It is a central problem in both statistics and computer science to understand the theoretical foundation of machine learning, especially deep learning. During the past decade, deep learning has achieved remarkable successes in solving many complex artificial intelligence tasks. The aim of this dissertation is to understand deep neural networks (DNNs) and other nonparametric methods in machine learning. In particular, three machine learning models have been studied: weight normalized DNNs, sparse DNNs, and the compositional nonparametric model.
The first chapter presents a general framework for norm-based capacity control for Lp,q weight normalized DNNs. We establish the upper bound on the Rademacher complexities of this family. Especially, with an L1,infty normalization, we discuss properties of a width-independent capacity control, which only depends on the depth by a square root term. Furthermore, if the activation functions are anti-symmetric, the bound on the Rademacher complexity is independent of both the width and the depth up to a log factor. In addition, we study the weight normalized deep neural networks with rectified linear units (ReLU) in terms of functional characterization and approximation properties. In particular, for an L1,infty weight normalized network with ReLU, the approximation error can be controlled by the L1 norm of the output layer.

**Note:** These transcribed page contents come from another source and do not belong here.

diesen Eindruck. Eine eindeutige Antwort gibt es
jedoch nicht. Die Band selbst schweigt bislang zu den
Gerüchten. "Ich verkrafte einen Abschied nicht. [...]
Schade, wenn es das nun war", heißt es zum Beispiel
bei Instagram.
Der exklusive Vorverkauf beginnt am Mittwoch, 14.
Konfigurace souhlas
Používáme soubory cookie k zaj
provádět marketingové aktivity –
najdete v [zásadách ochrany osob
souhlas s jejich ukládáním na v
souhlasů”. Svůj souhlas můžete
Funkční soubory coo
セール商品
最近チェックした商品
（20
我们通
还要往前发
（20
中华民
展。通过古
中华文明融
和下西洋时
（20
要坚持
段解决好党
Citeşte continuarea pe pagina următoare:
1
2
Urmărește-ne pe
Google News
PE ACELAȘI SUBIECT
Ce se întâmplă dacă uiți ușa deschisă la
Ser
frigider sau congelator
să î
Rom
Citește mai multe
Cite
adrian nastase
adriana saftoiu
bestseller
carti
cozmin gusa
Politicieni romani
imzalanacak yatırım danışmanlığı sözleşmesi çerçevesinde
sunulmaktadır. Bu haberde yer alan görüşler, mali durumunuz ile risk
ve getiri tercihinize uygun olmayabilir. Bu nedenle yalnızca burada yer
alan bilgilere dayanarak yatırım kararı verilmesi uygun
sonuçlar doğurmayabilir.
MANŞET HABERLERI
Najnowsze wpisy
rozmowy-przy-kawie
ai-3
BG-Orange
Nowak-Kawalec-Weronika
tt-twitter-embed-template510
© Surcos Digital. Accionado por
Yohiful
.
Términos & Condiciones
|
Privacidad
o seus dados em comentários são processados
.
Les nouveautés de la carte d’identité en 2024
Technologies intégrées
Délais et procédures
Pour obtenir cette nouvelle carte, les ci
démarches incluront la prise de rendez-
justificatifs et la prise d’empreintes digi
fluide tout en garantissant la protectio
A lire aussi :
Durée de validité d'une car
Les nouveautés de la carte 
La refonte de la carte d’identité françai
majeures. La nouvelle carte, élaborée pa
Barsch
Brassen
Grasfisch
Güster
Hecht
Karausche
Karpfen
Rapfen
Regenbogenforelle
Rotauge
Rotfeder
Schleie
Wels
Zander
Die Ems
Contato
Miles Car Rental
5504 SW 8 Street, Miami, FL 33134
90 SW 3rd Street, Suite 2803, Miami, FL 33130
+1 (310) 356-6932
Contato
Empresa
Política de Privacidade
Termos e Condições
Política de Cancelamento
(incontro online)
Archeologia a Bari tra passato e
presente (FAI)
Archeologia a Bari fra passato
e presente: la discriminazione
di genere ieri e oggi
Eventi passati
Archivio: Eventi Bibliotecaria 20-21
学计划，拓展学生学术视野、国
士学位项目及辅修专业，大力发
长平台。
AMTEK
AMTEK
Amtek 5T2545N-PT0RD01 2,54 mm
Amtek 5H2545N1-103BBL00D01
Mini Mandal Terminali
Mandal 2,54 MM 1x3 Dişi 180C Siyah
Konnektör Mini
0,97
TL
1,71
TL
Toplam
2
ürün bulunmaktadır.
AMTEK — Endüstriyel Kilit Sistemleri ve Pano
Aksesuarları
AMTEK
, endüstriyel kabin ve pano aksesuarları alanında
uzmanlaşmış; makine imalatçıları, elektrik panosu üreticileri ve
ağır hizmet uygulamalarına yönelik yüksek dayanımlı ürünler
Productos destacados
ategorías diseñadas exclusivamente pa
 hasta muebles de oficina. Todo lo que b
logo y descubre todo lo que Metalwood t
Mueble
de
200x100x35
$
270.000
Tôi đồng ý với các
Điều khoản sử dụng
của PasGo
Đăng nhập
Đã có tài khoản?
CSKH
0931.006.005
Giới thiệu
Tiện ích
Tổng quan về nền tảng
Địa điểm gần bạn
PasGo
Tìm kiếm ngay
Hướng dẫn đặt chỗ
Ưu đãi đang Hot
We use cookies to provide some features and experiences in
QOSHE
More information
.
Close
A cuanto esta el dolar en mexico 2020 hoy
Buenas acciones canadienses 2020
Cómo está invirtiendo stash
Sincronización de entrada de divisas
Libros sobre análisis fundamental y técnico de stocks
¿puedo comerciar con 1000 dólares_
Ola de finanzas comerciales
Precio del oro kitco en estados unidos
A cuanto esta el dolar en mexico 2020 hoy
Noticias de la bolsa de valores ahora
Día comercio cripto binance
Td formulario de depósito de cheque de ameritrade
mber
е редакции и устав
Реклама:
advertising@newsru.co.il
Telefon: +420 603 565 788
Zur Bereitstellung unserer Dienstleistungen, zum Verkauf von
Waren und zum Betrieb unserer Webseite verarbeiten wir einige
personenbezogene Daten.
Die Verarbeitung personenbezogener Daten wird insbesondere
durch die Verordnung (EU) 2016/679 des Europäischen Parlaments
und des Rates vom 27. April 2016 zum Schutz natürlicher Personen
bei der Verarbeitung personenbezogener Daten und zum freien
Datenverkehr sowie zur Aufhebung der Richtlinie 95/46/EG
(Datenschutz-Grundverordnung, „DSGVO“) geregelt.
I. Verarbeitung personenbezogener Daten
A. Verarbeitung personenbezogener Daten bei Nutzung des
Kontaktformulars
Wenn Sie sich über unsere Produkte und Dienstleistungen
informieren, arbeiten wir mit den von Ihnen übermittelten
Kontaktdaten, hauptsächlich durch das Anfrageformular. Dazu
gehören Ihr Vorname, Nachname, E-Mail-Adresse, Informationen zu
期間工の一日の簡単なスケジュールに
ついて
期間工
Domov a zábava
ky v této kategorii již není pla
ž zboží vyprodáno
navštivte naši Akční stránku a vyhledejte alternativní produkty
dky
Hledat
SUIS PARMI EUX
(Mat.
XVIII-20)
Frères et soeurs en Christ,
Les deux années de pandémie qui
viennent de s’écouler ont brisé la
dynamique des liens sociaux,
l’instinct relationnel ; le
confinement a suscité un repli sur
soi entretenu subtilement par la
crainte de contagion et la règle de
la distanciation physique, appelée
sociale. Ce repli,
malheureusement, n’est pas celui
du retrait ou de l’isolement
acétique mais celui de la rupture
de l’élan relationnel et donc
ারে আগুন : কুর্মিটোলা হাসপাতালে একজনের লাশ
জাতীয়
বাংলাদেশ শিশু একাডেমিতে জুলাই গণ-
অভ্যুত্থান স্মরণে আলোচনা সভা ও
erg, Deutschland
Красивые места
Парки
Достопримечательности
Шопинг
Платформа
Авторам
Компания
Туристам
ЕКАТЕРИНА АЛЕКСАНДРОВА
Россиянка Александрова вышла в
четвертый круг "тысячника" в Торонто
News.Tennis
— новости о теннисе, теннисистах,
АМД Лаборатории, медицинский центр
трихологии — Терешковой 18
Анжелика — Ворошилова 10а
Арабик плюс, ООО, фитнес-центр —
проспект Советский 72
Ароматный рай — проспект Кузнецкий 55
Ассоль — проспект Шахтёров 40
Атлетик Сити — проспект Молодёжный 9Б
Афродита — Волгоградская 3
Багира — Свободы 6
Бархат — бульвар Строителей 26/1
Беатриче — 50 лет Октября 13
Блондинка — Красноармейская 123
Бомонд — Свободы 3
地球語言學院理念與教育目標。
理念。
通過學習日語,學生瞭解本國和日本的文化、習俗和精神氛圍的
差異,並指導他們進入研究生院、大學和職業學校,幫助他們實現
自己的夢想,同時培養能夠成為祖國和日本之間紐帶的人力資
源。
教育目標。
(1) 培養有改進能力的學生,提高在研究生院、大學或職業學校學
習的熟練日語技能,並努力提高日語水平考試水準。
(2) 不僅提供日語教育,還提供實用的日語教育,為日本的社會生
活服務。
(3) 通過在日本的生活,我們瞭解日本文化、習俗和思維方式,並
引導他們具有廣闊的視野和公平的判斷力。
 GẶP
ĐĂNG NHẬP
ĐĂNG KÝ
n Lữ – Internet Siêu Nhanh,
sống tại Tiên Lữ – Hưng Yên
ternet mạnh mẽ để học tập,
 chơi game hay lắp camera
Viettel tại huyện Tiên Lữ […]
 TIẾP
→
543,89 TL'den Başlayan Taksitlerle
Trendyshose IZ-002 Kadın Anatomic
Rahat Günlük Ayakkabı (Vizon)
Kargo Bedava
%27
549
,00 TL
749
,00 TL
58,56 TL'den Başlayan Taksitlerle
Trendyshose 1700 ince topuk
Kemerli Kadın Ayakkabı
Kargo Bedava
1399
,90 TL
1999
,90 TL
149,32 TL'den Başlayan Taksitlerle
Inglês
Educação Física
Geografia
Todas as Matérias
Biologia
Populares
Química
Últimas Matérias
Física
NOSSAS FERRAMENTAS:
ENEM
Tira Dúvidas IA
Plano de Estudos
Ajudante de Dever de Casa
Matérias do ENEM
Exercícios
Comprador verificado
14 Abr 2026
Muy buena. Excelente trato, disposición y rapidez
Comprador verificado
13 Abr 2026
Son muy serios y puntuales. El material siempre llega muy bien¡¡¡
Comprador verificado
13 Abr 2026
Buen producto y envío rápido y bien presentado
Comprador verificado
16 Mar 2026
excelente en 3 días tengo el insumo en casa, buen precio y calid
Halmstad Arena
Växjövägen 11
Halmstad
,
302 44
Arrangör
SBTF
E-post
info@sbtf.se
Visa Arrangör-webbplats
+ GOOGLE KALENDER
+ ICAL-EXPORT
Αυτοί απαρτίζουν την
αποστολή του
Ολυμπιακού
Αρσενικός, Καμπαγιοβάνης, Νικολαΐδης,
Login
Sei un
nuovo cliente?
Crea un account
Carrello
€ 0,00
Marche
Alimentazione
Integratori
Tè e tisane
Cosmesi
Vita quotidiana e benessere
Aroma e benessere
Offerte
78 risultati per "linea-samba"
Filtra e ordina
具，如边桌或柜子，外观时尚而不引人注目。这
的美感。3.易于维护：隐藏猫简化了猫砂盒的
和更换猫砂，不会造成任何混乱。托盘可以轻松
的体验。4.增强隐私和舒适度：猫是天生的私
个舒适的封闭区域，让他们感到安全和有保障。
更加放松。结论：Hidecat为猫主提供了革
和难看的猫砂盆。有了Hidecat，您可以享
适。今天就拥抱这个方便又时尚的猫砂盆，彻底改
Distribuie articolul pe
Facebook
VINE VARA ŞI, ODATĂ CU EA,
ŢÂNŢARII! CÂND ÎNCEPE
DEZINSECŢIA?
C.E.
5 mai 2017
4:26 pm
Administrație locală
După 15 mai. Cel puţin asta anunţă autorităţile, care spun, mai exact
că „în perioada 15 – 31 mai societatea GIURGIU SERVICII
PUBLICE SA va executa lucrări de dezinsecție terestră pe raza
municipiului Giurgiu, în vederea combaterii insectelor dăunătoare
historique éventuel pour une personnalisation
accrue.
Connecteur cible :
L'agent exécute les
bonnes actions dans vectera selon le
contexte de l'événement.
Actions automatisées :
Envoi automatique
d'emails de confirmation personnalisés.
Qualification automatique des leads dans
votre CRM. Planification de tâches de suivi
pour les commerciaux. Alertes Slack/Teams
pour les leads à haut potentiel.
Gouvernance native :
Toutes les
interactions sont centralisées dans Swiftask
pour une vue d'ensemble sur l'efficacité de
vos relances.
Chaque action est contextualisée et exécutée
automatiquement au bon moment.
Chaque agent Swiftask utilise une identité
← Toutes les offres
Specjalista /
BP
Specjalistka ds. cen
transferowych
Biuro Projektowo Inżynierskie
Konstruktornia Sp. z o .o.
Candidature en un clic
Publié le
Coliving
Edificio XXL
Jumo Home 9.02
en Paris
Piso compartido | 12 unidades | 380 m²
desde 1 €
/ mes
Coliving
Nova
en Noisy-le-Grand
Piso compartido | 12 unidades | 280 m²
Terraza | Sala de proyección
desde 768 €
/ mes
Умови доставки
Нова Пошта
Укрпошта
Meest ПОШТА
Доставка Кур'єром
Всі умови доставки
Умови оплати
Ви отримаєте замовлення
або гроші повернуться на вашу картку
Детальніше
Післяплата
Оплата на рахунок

In the second chapter, we study L1,infty-weight normalization for deep neural networks with bias neurons to achieve the sparse architecture. We theoretically establish the generalization error bounds for both regression and classification under the L1,infty-weight normalization. It is shown that the upper bounds are independent of the network width and k1/2-dependence on the network depth k. These results provide theoretical justifications on the usage of such weight normalization to reduce the generalization error. We also develop an easily implemented gradient projection descent algorithm to practically obtain a sparse neural network. We perform various experiments to validate our theory and demonstrate the effectiveness of the resulting approach.
In the third chapter, we propose a compositional nonparametric method in which a model is expressed as a labeled binary tree of 2k+1 nodes, where each node is either a summation, a multiplication, or the application of one of the q basis functions to one of the m1 covariates. We show that in order to recover a labeled binary tree from a given dataset, the sufficient number of samples is O(k log(m1q)+log(k!)), and the necessary number of samples is Omega(k log(m1q)-log(k!)). We further propose a greedy algorithm for regression in order to validate our theoretical findings through synthetic experiments.